▶ **Data extract**

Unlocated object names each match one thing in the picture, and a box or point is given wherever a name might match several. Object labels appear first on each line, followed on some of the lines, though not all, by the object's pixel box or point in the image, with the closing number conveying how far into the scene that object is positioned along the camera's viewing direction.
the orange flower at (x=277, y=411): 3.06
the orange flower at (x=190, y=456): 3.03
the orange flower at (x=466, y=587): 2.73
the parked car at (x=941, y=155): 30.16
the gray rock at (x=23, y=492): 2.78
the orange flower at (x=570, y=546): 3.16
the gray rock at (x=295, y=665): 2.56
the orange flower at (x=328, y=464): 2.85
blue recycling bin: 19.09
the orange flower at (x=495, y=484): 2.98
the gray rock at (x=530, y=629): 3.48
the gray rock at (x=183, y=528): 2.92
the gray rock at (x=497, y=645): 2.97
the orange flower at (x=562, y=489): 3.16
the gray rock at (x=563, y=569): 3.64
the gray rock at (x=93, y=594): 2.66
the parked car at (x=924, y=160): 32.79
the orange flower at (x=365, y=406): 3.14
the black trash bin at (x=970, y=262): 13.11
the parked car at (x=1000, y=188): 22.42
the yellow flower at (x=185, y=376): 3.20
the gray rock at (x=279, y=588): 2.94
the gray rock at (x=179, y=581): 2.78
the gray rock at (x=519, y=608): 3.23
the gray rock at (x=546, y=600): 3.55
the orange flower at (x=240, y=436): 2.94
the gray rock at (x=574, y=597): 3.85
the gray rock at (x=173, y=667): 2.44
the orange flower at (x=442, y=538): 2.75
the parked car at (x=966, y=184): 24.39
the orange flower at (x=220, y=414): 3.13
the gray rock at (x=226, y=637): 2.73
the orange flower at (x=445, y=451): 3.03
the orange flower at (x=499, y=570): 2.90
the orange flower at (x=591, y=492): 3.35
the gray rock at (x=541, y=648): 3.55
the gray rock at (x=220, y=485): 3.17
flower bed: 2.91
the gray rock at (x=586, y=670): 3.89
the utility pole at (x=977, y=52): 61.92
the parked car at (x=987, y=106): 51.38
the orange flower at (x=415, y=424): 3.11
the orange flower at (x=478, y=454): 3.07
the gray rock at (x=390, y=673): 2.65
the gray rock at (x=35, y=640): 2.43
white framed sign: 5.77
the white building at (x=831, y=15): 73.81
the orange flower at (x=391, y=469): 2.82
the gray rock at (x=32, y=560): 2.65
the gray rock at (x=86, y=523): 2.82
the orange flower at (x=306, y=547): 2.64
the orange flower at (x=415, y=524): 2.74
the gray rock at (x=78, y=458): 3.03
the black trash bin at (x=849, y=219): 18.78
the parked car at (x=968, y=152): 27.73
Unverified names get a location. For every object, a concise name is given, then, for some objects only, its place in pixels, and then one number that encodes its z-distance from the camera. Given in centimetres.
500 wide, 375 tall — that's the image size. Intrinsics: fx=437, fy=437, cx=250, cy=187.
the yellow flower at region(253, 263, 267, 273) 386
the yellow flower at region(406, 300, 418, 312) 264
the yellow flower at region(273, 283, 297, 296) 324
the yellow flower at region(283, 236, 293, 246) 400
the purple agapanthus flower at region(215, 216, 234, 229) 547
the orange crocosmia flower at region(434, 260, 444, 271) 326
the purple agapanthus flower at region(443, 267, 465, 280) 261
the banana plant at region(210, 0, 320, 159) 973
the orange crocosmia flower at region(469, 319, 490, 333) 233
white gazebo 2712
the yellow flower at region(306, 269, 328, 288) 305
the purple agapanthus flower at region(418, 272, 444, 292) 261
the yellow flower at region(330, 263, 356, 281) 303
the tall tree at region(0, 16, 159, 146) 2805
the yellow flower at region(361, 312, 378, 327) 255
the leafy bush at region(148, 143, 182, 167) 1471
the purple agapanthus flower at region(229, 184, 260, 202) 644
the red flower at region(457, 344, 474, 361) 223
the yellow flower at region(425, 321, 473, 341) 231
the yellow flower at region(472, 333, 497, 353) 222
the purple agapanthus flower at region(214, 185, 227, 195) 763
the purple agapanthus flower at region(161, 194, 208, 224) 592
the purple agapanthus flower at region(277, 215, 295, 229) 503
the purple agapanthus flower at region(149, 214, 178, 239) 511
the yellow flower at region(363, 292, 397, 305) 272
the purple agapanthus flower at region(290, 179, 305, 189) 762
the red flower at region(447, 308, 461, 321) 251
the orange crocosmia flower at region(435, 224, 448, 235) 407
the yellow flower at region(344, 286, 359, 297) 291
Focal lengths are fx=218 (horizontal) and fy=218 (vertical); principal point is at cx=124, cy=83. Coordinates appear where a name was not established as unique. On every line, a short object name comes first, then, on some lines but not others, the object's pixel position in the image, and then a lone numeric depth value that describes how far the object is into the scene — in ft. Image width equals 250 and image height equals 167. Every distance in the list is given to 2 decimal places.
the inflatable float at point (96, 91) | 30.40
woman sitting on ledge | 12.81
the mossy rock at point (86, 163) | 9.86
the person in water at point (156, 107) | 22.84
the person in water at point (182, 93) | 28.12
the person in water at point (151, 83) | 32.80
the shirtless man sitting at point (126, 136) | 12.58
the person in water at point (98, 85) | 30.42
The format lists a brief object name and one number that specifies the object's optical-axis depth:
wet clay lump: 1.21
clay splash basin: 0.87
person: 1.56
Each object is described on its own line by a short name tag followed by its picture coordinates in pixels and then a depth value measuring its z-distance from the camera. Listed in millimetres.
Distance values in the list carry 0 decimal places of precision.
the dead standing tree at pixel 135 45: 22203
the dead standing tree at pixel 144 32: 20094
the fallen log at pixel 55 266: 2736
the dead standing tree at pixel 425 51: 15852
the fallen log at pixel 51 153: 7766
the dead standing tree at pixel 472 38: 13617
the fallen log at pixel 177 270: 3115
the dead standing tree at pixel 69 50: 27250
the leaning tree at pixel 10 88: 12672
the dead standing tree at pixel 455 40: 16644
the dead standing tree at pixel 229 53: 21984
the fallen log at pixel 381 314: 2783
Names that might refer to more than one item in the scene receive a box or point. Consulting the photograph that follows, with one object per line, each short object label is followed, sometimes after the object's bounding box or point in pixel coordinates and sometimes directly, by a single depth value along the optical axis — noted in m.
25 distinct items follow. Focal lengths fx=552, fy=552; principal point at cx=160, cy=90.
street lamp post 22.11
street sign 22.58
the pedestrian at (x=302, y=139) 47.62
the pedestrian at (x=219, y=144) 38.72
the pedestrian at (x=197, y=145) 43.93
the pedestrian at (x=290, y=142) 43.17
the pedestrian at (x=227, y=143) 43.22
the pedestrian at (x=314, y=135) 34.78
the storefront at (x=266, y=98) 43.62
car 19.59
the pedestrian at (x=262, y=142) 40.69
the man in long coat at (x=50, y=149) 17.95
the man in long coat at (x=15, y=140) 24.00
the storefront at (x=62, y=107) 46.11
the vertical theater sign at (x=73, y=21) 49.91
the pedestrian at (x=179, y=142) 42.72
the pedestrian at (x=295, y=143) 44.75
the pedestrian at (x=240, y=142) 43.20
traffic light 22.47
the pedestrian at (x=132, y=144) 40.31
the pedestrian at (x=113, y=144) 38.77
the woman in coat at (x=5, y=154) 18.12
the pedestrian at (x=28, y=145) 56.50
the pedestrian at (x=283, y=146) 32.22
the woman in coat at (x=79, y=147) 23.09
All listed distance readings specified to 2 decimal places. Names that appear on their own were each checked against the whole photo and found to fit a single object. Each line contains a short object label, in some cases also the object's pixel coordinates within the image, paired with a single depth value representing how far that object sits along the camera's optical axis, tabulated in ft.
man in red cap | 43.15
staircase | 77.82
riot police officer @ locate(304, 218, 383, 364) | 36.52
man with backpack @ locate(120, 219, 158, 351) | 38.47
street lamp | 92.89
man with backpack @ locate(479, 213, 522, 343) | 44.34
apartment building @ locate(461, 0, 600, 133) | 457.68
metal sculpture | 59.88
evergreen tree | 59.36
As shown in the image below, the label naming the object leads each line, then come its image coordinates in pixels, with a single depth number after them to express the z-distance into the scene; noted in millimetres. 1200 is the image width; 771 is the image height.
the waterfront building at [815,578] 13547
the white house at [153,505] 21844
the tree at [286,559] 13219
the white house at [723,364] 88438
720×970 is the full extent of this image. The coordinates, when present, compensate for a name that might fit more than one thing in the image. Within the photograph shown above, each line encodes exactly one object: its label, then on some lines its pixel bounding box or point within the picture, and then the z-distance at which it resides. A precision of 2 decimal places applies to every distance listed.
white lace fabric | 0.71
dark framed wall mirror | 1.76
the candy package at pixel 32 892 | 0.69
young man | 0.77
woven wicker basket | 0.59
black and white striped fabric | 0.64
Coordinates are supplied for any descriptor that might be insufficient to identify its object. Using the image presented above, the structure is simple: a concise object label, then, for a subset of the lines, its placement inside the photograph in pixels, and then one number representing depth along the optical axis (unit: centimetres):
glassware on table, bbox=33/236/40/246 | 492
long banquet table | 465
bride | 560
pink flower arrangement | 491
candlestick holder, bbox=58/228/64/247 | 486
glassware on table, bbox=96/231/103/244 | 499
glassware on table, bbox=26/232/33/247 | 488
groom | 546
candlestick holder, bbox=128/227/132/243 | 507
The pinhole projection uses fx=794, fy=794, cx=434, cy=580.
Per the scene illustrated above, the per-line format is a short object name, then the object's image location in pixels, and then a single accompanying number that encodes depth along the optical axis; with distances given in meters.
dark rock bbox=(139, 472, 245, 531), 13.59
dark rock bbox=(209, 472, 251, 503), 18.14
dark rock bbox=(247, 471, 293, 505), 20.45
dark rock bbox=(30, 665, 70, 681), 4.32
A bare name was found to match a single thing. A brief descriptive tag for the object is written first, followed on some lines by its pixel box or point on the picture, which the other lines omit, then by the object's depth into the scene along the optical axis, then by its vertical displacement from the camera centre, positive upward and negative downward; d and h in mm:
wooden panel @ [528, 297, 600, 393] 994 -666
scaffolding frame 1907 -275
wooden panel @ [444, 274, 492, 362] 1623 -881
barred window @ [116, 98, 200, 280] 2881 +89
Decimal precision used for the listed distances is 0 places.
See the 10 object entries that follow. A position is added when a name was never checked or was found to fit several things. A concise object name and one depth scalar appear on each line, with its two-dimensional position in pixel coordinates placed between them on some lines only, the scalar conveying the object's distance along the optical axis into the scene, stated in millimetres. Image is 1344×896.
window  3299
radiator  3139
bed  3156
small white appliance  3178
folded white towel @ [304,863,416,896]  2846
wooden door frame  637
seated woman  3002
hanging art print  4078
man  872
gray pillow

▶ **Task**
Could you reproduce exactly the lines of the entries above, from the one with "man with backpack @ locate(120, 219, 158, 351)" through the one with "As shown in", and nothing else?

▶ **Completed task**
man with backpack @ locate(120, 219, 158, 351) | 38.47
street lamp | 92.89
man with backpack @ locate(479, 213, 522, 343) | 44.34
apartment building @ locate(461, 0, 600, 133) | 457.68
metal sculpture | 59.88
evergreen tree | 59.36
As shown in the image below, the label naming the object leads each line, then come its image coordinates in pixels, with a single depth number after them to express the z-distance into the scene; noted in millimetres. 1200 is the image width; 771 is the image height.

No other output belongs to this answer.